Wednesday, May 19, 2010

Japan Recovery May Give Hatoyama Room to Tackle Debt

 Japan’s government, aiming to avert a collapse of confidence in its 882.9 trillion yen ($9.6 trillion) debt, may get a boost from a report tomorrow likely to show growth accelerated in the first quarter.

Japan, the Group of Seven economy that shrank the most during the crisis, benefited from rising exports that spurred production and helped deliver the first gain in wages in 22 months. Gross domestic product rose at a 5.5 percent annual rate from January to March, according to the median of 21 estimates in a Bloomberg survey before tomorrow’s release.

“The government can put more emphasis on fiscal discipline” with a strong GDP number, said Minoru Nogimori, an economist in Tokyo at Nomura Securities Co., a unit of Japan’s largest brokerage. “Given the Greek sovereign problem, fiscal rehabilitation is becoming more crucial.”

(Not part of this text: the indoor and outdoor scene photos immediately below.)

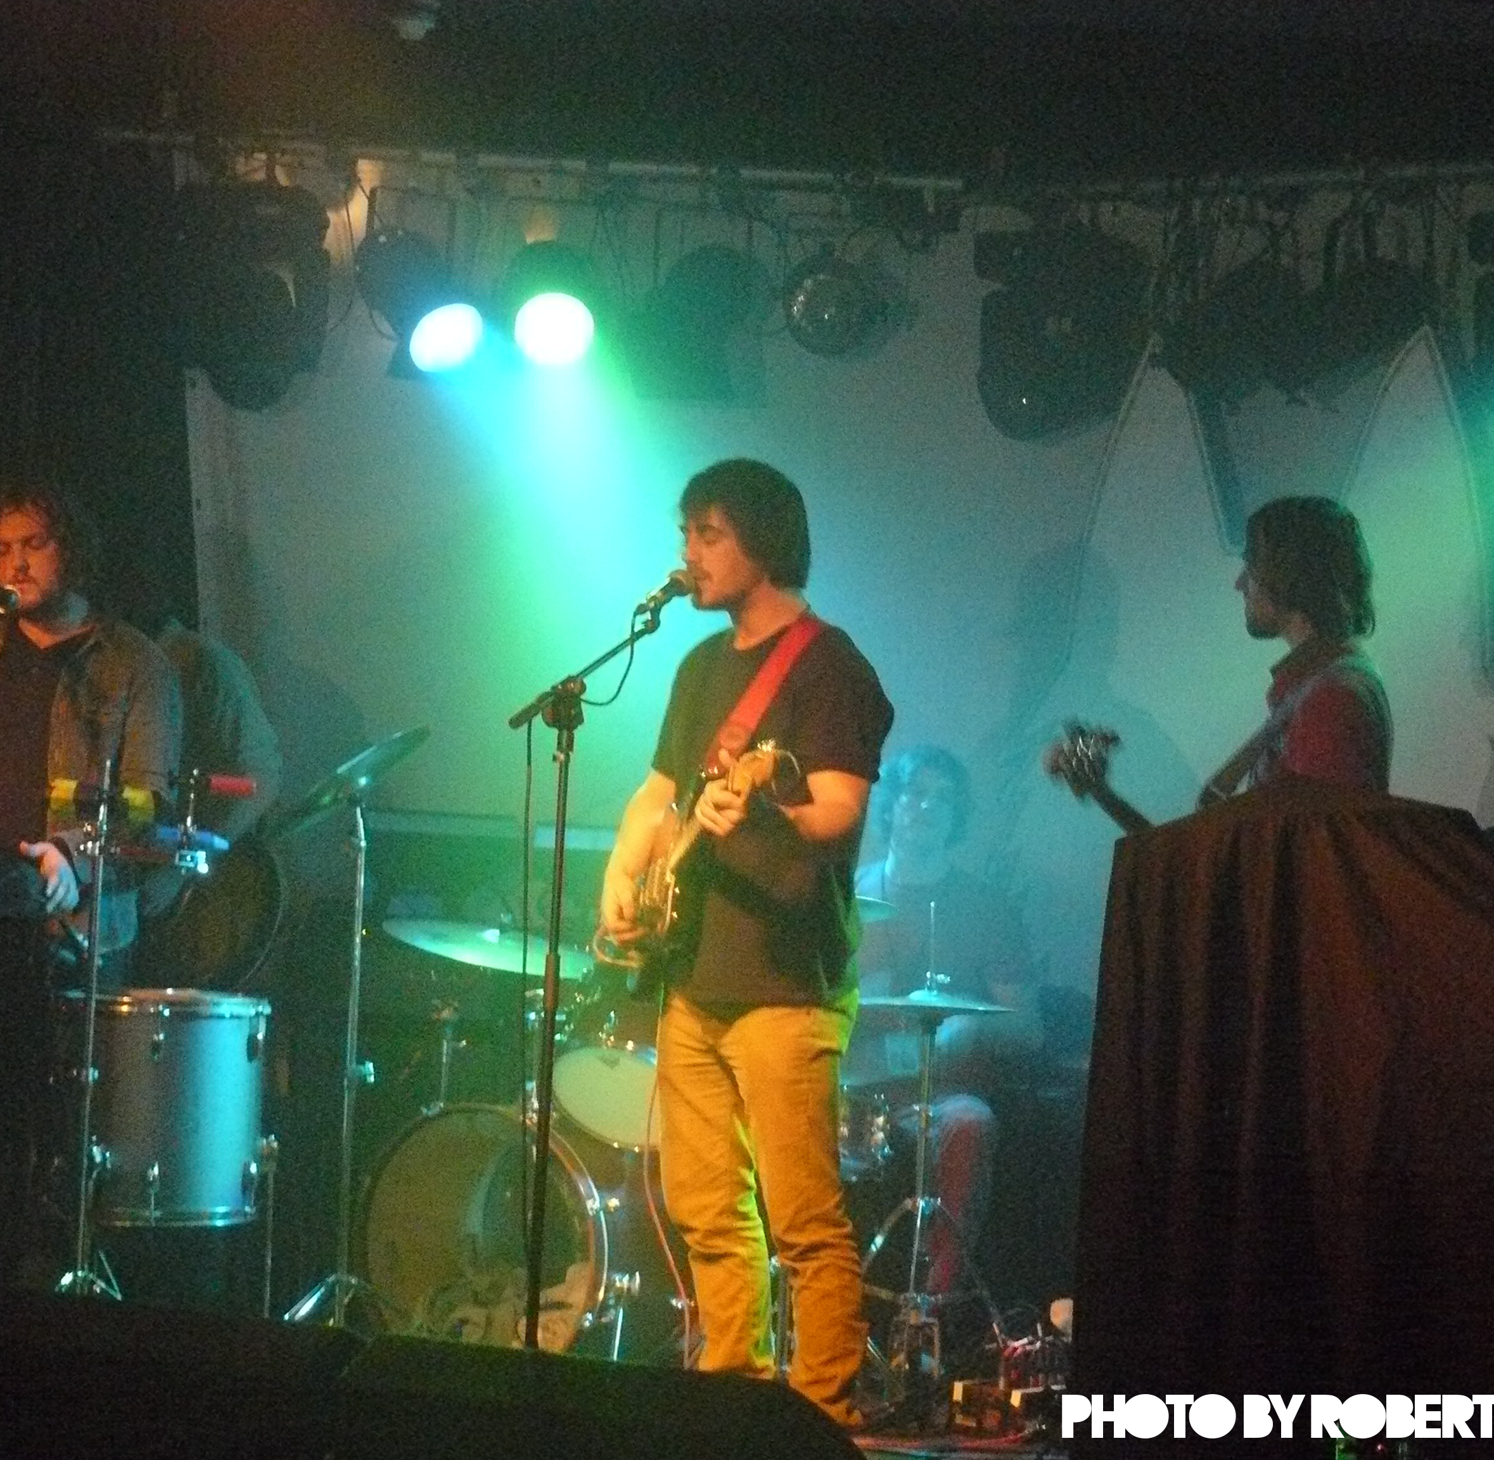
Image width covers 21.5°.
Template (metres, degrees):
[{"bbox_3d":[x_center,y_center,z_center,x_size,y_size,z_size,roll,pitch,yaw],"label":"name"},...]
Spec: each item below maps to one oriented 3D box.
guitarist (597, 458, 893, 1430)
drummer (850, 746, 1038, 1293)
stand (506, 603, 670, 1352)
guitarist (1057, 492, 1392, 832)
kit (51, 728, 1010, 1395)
[{"bbox_3d":[0.016,0.377,7.176,0.450,1.770,0.520,5,-5,-42],"label":"guitarist"},{"bbox_3d":[0.395,0.697,8.642,0.600,1.340,0.750,0,-4,24],"label":"drummer"},{"bbox_3d":[-0.330,0.497,6.947,0.550,1.480,0.480,5,-5,-38],"label":"stand"},{"bbox_3d":[0.957,0.423,7.506,0.550,1.780,0.600,2,-4,-8],"label":"guitarist"},{"bbox_3d":[-0.445,0.647,8.342,1.950,1.350,1.300,0,-4,22],"label":"kit"}]

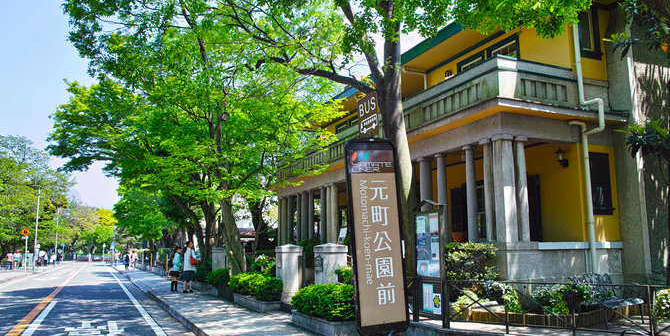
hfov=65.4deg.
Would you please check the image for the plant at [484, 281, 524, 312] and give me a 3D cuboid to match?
[{"bbox_3d":[2.357,1.800,7.262,0.480,0.410,0.420,-6,-10,34],"label":"plant"}]

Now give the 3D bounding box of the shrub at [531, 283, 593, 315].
[{"bbox_3d":[2.915,1.692,6.722,0.700,0.390,0.420,-6,-10,34],"label":"shrub"}]

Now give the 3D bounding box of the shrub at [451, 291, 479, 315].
[{"bbox_3d":[2.183,2.285,8.806,0.440,0.390,0.440,-4,-9,24],"label":"shrub"}]

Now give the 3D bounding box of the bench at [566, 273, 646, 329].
[{"bbox_3d":[4.198,2.008,7.998,1.080,0.750,0.560,3,-9,-24],"label":"bench"}]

Prime Minister Yukio Hatoyama’s administration aims to unveil a strategy next month to contain the world’s largest public debt after the collapse in Greek securities forced a European Union bailout of almost $1 trillion. The budget plan may leave the burden on Japan’s central bank to help sustain the recovery as deflation persists, according to Nogimori.

Tomorrow’s report may show that the GDP deflator, a gauge of prices across the economy, fell 3 percent in the first three months of 2010 from a year before.

Deflation Legacy

The measure has only risen twice in the past 47 quarters going back to 1998. BOJ policy makers as a result will keep the benchmark interest rate at 0.1 percent at a two-day meeting that starts tomorrow, according to the median estimate in a separate survey.

Deflation worsened in the aftermath of a collapse in global trade that led Japan to shrink 5.2 percent in 2009, the most in the postwar era and more than the U.S.’s 2.4 percent and the euro area’s 4.1 percent drop, International Monetary Fund figures show.

The rebound has been driven by a revival of foreign demand, especially in China, that has fueled profits at exporters from Toyota Motor Corp. to Toshiba Corp. and begun to spur wages and jobs. Unadjusted for price changes, nominal GDP for the world’s second-largest economy probably advanced 1.3 percent, the most in 10 years, a median projection shows.

“It’s a good chance for the government to take action to improve the nation’s fiscal health and prevent a sudden rise in bond yields,” said Susumu Kato, chief economist at Credit Agricole CIB and CLSA in Tokyo.

Bond Sales

Moody’s Investors Service Senior Vice President Thomas Byrne said in Tokyo today that the government’s fiscal plan due next month must be “decisive” in order for the outlook on the country’s Aa2 debt rating to stay “stable.”

Finance Minister Naoto Kan this month proposed extending a pledge to keep annual bond sales around 44 trillion yen by a year, through March 2012. He said that raising taxes could boost the economy if used wisely, adding to signs the government may consider increasing a levy on sales.

A legacy of deflation, four recessions since 1990, and repeated fiscal stimulus packages is a gross debt level that exceeded twice the size of GDP last year, IMF calculations show. So far, that hasn’t caused a debt crisis given demand among Japan’s domestic investors, who hold more than 90 percent of government bonds.